Тогда во мне еще возбуждали почтение личности, умеющие говорить о своих убеждениях и вкусах как о чем-то необыкновенно значительном. “У женщины должны быть могучие бедра”, Мишка в ту пору был невинен, как шестнадцатилетняя поповна. “Почему-то я не нахожу со сверстниками общего языка – меня всю жизнь тянет к старикам”, – с обескураженной улыбкой: прямо не знаю, что с собой делать. “Мои дяди по матери все страшно головастые, все хорошо учились, а по отцу – ужасно жизнерадостные, талантливые как черти, все могут изобразить. Дядя Залман как-то показывал лошадь – если ее перегрузить, она же не свезет! – и прямо вскочил на стол: вот так дергался и плечами, и грудью…” А у нас, у деревенщины, в лицах осмеливались изображать только шуты… Он еще запросто упоминал каких-то компрометирующих дядьев Залманов – при столь дивной русской фамилии: Березовский.

(Такое невезение – сойдешься с человеком просто по интересности, а он глядь, и окажется евреем.) А уж со вкусом расписывать, как тебе били морду: в пионерлагерях меня всегда терпеть не могли, никто со мной не хотел корешиться…

Столько нового надо было переварить! Но уж наша старенькая, постная, скудно завитая эсэсница – тут сразу становилось ясно, что это не университет, а все еще школа: один глаз, блудливый, в учебник под столом, другой, преданный, ей в рот, на все случаи помнить одно – бедные и угнетенные всегда смелы и благородны, богатые и процветающие – жадны и трусливы. А применять научные критерии к “науке”, явно ставящей целью скрыть истину, – здесь глупости хватало только у Мишки. Этот наследник Москвы усаживался за первый стол с видом заранее недовольного инспектора и раздраженно пожимал плечами: что значит “дряблость либералов”? что значит “разброд и шатания”? дайте точное определение! приведите факты! Будто речь шла о дедекиндовых сечениях… У бедной старушки на малообещающем личике выражалось такое страдание, что только садист…

Эсэсница просигнализировала в партбюро, и вечный парторг Митюхин

(из сопроматчиков: нечистого серебра седой чубчик, вечная беломорина меж двух башмаков – носа и подбородка), усадив его напротив, распорядился: “Ну, рассказывай”. – “Что рассказывать?”

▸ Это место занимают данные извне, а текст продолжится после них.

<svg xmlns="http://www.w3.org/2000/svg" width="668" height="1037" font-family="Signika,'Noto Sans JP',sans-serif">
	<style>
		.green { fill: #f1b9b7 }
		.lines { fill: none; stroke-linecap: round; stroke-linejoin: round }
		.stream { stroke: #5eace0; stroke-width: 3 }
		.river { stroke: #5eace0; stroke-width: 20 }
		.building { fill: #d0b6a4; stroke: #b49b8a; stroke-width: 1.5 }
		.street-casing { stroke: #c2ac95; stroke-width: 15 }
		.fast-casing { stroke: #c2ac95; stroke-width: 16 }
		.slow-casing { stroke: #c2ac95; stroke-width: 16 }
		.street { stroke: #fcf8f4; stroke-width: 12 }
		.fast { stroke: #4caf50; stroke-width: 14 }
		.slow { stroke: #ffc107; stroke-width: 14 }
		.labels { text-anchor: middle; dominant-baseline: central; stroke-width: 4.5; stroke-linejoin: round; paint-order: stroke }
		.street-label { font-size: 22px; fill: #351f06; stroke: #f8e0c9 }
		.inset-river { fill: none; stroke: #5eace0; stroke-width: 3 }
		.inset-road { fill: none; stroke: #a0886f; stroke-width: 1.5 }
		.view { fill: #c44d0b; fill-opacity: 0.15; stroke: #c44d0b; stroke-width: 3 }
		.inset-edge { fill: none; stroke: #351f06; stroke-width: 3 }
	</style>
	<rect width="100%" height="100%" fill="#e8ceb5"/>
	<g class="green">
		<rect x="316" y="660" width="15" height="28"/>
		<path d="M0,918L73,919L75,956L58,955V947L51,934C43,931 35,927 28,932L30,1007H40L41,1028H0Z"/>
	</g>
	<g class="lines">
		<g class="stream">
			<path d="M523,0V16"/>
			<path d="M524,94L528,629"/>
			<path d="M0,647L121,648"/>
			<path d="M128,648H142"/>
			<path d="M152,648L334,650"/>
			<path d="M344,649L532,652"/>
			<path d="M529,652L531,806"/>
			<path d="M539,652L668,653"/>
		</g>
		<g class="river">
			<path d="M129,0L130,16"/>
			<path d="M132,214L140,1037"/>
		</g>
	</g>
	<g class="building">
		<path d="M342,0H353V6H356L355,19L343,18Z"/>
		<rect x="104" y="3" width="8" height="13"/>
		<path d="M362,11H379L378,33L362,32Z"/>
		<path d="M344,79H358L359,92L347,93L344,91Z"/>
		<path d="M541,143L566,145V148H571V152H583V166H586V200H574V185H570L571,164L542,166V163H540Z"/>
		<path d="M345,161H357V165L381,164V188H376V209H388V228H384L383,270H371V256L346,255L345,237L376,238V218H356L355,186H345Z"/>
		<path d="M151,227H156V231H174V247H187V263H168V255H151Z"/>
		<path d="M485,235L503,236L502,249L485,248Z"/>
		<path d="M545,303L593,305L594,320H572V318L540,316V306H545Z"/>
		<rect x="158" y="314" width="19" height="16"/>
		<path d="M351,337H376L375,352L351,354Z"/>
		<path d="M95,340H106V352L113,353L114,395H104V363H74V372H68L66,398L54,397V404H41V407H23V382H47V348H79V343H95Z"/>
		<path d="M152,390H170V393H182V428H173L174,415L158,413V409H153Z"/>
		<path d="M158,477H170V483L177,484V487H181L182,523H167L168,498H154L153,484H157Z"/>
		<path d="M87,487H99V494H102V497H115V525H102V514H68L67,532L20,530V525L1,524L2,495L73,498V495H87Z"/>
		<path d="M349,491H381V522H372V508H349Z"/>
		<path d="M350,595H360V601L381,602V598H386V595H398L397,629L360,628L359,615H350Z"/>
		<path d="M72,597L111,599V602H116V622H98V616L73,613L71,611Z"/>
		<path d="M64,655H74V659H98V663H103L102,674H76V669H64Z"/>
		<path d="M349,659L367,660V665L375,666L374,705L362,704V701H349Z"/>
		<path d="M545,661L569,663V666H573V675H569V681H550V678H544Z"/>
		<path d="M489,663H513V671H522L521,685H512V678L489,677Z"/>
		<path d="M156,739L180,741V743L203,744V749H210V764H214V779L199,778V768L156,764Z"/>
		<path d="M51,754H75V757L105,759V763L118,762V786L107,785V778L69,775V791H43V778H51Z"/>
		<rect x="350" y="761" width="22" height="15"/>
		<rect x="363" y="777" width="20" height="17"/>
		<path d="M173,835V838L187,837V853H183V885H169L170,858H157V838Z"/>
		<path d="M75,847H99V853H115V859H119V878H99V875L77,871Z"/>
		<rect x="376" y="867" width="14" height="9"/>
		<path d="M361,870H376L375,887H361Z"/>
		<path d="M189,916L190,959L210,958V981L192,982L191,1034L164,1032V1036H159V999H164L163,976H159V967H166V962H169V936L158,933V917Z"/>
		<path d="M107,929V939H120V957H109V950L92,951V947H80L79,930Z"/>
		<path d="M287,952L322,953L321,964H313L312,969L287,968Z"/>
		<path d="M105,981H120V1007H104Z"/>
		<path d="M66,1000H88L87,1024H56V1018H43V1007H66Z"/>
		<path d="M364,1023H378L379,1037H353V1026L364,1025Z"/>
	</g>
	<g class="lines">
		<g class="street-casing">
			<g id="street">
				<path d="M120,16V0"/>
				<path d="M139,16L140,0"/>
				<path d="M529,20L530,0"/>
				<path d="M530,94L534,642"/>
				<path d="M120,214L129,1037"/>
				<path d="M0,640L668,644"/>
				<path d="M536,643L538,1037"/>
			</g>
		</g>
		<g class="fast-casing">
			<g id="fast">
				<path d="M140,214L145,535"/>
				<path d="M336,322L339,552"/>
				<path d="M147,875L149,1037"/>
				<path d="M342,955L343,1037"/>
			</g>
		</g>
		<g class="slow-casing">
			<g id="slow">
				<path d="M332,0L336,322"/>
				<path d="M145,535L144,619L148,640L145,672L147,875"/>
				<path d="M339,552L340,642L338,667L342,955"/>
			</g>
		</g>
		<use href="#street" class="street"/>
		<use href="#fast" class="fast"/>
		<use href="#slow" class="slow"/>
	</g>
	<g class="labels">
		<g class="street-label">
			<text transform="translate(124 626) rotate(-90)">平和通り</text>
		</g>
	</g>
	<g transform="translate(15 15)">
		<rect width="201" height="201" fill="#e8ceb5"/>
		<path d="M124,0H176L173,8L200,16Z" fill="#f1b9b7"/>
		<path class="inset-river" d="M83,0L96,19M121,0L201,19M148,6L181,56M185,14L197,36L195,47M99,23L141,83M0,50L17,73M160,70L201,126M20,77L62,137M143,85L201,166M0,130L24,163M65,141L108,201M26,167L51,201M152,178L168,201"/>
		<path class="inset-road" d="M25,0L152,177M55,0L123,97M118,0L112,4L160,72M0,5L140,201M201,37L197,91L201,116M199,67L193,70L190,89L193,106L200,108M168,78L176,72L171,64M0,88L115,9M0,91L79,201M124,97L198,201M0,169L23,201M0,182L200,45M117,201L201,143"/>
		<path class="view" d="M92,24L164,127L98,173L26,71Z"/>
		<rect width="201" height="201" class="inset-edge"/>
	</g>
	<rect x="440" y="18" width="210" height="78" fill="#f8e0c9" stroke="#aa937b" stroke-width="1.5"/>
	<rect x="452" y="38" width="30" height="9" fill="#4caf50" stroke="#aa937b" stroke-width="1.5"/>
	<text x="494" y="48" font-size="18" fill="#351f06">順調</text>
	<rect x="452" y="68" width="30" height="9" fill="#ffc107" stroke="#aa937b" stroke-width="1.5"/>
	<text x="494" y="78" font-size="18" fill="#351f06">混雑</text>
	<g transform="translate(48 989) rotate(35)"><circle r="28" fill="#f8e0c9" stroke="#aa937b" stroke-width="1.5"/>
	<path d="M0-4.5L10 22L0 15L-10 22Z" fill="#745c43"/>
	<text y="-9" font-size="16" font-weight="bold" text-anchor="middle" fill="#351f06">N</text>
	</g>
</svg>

– с преувеличенно изумленным смехом изображал Мишка. В итоге он остался без стипендии, вынужден был выучить чуть ли не наизусть и “Что делать?”, и “Как нам реорганизовать рабкрин?”, а в довершение обвинил меня, получившего зачет-автомат, в низкопоклонстве. Хотя я вел себя с эсэсницей точно так, как полагалось вести себя с баб Груней, сторожихой, не позволявшей прорваться на танцы без билета, – кто же держит сторожих за людей!